Left atrial thrombus is present in up to one third of patients with mitral stenosis and atrial fibrillation due to low flow states.7,19 Treatment is mandated to reduce the risk of thromboembolism especially in form of stroke. Complete dissolution of left atrial thrombus may not be fully achieved by traditional anticoagulants. Among candidates for percutaneous transvenous mitral commisurotomy who were given warfarin with INR maintained between 2.0 and 3.0 and followed up for 6 to 34 months, the disappearance rate of left atrial thrombus is only 62%.20 Cheol et al21 found six of nine patients with adequate anticoagulation with warfarin had persistent trombi eventhough the size of thrombi decreased from 2.2±0.8 cm to 0.9±1.0 cm.21 A study conducted by Fukuda et al8 revealed a better result, left atrial thrombus was found in 8.8% of patients with sub-therapeutic anticoagulation therapy and in 3.6% of patients with sufficient anticoagulation therapy. Nevertheless, this study was conducted in non valvular atrial fibrillation population which did not reflect our patient situation closely.8 Jaber et al9 found thrombus resolution in 80.1% of patients who received anticoagulation for 47±18 days. Contrast to plenty of data available on the usage of warfarin, the data of lumbrokinase for left atrial thrombus are limited. A study compared the usage of warfarin vs lumbrokinase in left atrial thrombus for 45 days revealed a comparable efficacy. Disappearance rate is 83.8% and 82.3% for lumbrokinase and warfarin respectively.22 Those available data suggest that single antithrombotic therapy may not be sufficient for treating left atrial thrombus. Using nomogram developed by Silaruks et al20 for predicting the dissapearance of left atrial thrombus after warfarin therapy, our patient has approximately 25% chance of left atrial thrombus disappearance, mostly due to its large size. The less likelihood of complete dissolution opens the possibility to use lumbrokinase as adjunctive therapy to increase the likelihood for disappearance. Lumbrokinase was chosen due to its potent fibrinolytic activity and low bleeding risk.18,22 Due to its fibrin specific profile, addition to warfarin therapy is expected not to increase bleeding risk any further.
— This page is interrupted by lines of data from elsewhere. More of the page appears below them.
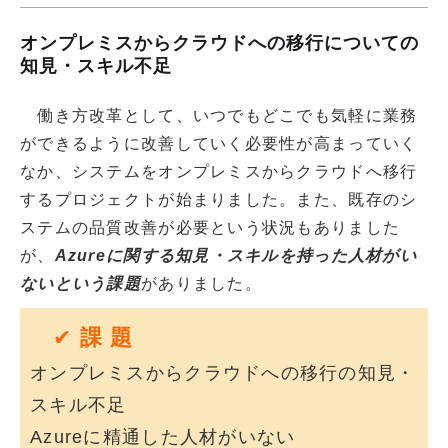
オンプレミスからクラウドへの移行についての
知見・スキル不足
働き方改革として、いつでもどこでも気軽に業務
ができるように改善していく必要性が高まっていく
なか、システムをオンプレミスからクラウドへ移行
するプロジェクトが始まりました。また、既存のシ
ステムの品質改善が必要という状況もありました
が、
Azureに関する知見・スキルを持った人材がい
ないという課題
がありました。
✔
課 題
オンプレミスからクラウドへの移行の知見・
スキル不足
Azureに精通した人材がいない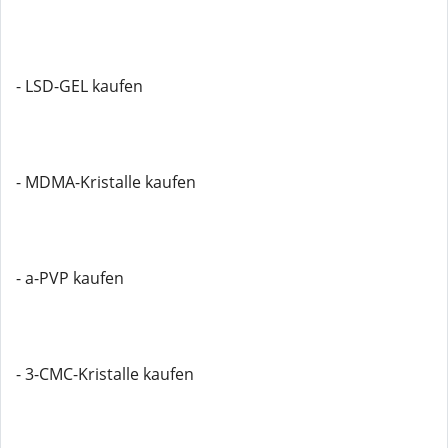
- LSD-GEL kaufen
- MDMA-Kristalle kaufen
- a-PVP kaufen
- 3-CMC-Kristalle kaufen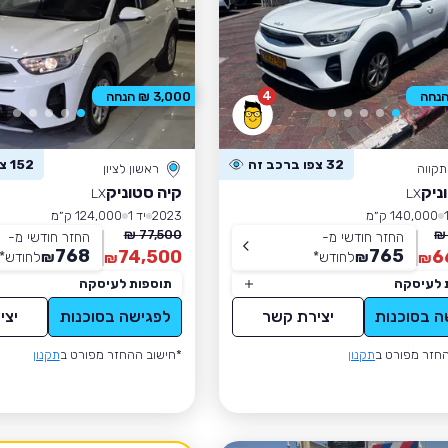
4
3,000 ₪ הנחה
32 צפו ברכב זה
152 צפו ברכב זה
קווה
ראשון לציון
ניק
קיה סטוניק
LX
LX
140,000 ק״מ
2023
יד 1
124,000 ק״מ
77,500 ₪
החזר חודשי מ-
החזר חודשי מ-
768
765
74,500
6
₪
לחודש
*
₪
לחודש
*
₪
₪
 לעיסקה
תוספות לעיסקה
ה בסוכנות
יצירת קשר
לפגישה בסוכנות
יצי
חזר מפורט ב
תקנון
*חישוב ההחזר מפורט ב
תקנון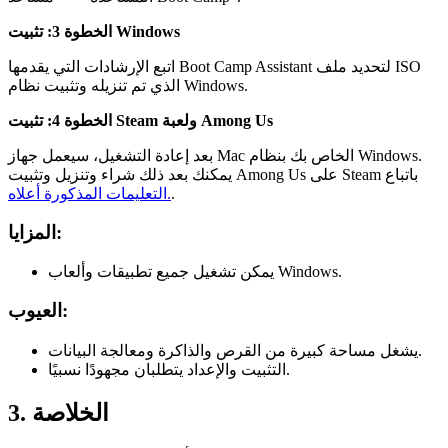
الخطوة 3: تثبيت Windows
اتبع الإرشادات التي يقدمها Boot Camp Assistant لتحديد ملف ISO
الذي تم تنزيله وتثبيت نظام Windows.
الخطوة 4: تثبيت Steam ولعبة Among Us
بعد إعادة التشغيل، سيعمل جهاز Mac الخاص بك بنظام Windows.
يمكنك بعد ذلك شراء وتنزيل وتثبيت Among Us على Steam باتباع
.
التعليمات المذكورة أعلاه.
المزايا:
يمكن تشغيل جميع تطبيقات وألعاب Windows.
العيوب:
يشغل مساحة كبيرة من القرص والذاكرة ومعالجة البيانات.
التثبيت والإعداد يتطلبان مجهودًا نسبيًا.
3. الخلاصة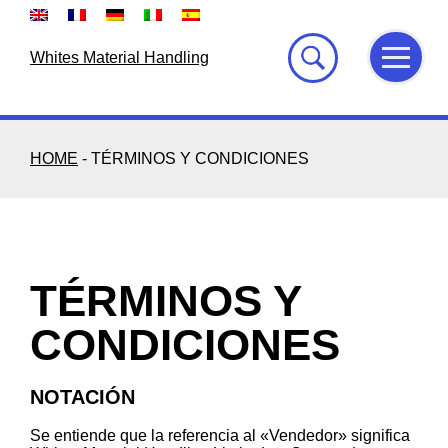
Skip
to
content
Whites Material Handling
HOME
-
TÉRMINOS Y CONDICIONES
TÉRMINOS Y
CONDICIONES
NOTACIÓN
Se entiende que la referencia al «Vendedor» significa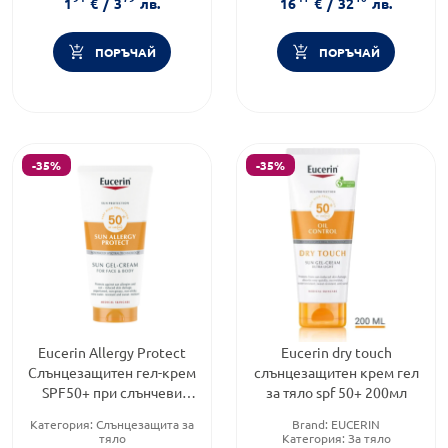
1
€
/
3
лв.
16
€
/
32
лв.
ПОРЪЧАЙ
ПОРЪЧАЙ
-35%
-35%
Eucerin Allergy Protect
Eucerin dry touch
Слънцезащитен гел-крем
слънцезащитен крем гел
SPF50+ при слънчеви
за тяло spf 50+ 200мл
алергии 150мл
Категория:
Слънцезащита за
Brand:
EUCERIN
тяло
Категория:
За тяло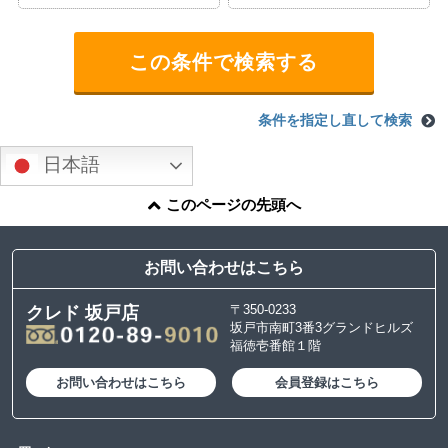
条件を指定し直して検索
日本語
このページの先頭へ
お問い合わせはこちら
〒350-0233
クレド 坂戸店
坂戸市南町3番3グランドヒルズ
福徳壱番館１階
お問い合わせはこちら
会員登録はこちら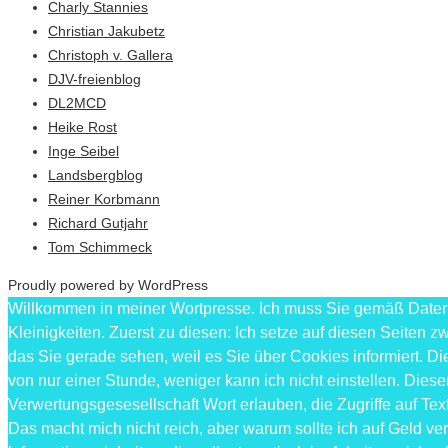
Charly Stannies
Christian Jakubetz
Christoph v. Gallera
DJV-freienblog
DL2MCD
Heike Rost
Inge Seibel
Landsbergblog
Reiner Korbmann
Richard Gutjahr
Tom Schimmeck
Proudly powered by WordPress
Willkommen in meiner Wortpresse. Ich muss Sie gemäß Datens
Kleinigkeiten. Zuerst zu diesen: Ich setze auf diesen Seiten
das Sie gerade sehen, weil es Sie über Cookies informiert.
von nur einer Stunde, weniger kann ich nicht einstellen. Die
Verwertungsgesesellschaft Wort erlauben, die Zugriffe auf T
Das macht mich nicht reich, aber warum sollte ich auf Geld v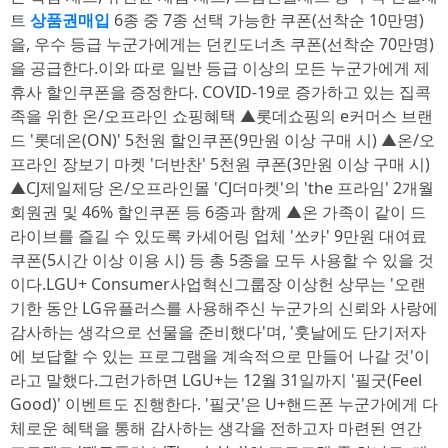
트
상품권매입
6종 중 7종 선택 가능한 쿠폰(선착순 10만명)
을, 우수 등급 누군가에게는 던킨도너츠 쿠폰(선착순 70만명)
을 공급한다.이와 따로 일반 등급 이상의 모든 누군가에게 제
휴사 할인쿠폰을 증정한다. COVID-19로 증가하고 있는 집콕
족을 위한 온/오프라인 쇼핑혜택 ▲롯데쇼핑의 e커머스 브랜
드 '롯데온(ON)' 5천원 할인쿠폰(9만원 이상 구매 시) ▲온/오
프라인 장보기 마켓 '더반찬' 5천원 쿠폰(3만원 이상 구매 시)
▲CJ제일제당 온/오프라인몰 'CJ더마켓'의 'the 프라임' 2개월
회원권 및 46% 할인쿠폰 등 6종과 함께 ▲온 가족이 같이 드
라이브를 즐길 수 있도록 카셰어링 업체 '쏘카' 9만원 대여료
쿠폰(5시간 이상 이용 시) 등 총 5종을 모두 사용할 수 있을 것
이다.LGU+ Consumer사업혁신그룹장 이상헌 상무는 '오랜
기한 동안 LG유플러스를 사용해주신 누군가의 신뢰와 사랑에
감사하는 생각으로 선물을 준비했다'며, '훗날에도 단기저자
에 보답할 수 있는 프로그램을 계속적으로 만들어 나갈 것'이
라고 말했다.그런가하면 LGU+는 12월 31일까지 '필굿(Feel
Good)' 이벤트도 진행한다. '필굿'은 U+핸드폰 누군가에게 다
체로운 혜택을 통해 감사하는 생각을 전하고자 마련된 연간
Our first patient had CHA2DS2-VASc score of three (the score consists of congestive heart failure, hypertension, age, diabetes mellitus, prior stroke or transient ischemic attack or thromboembolism, vascular disease, and sex category) which corresponds to high risk of stroke who required oral anticoagulant of warfarin or novel anticoagulants as per European Society of Cardiology guidelines.23 Indeed, patient had history of stroke four years ago. Warfarin had been consumed previously with insufficient INR level due to incompliance. In a small study, low intensity warfarin therapy resolved 71% left atrial thrombi in non valvular atrial fibrillation. Thus a combined effect of warfarin and lumbrokinase may explain the complete dissolution of large atrial thrombus in our patient despite its low chance of disappearance (25%, using nomogram developed by Silaruks et al20). Upon several followups, no significant adverse effect including bleeding was observed in our patient.

In the second case, patient had left ventricular thrombus due to low LVEF caused by coronary artery disease. Patient received clopidogrel and lumbrokinase without warfarin. Meurin et al10 in a prospective multicenter study found most thrombi (92.3%) disappeared after triple antithrombotic therapy (warfarin in addition to dual antiplatelet therapy). The thrombus in this study was a new thrombus which is more likely to respond to therapy. In our case, the thrombus was more likely to be old thrombus which was persisted after antiplatelet therapy. In addition to improvement in left and right ventricular systolic function and reduced scar volume, the trombus was significantly reduced after treatment with lumbrokinase without any significant adverse effect. These finding may imply potential role of lumbrokinase in improving ischemic profile and dissolute intracardiac thrombus.

In conclusion, lumbrokinase may play a role as a antithrombotic therapy in large intracardiac thrombus. Further clinical trial is needed to validate its efficacy and safety.



Conflicts of Interest

The authors affirm no conflict of interest in this study.



Thromboles was used as source of lumbrokinase in this case supported by Biolife medilab.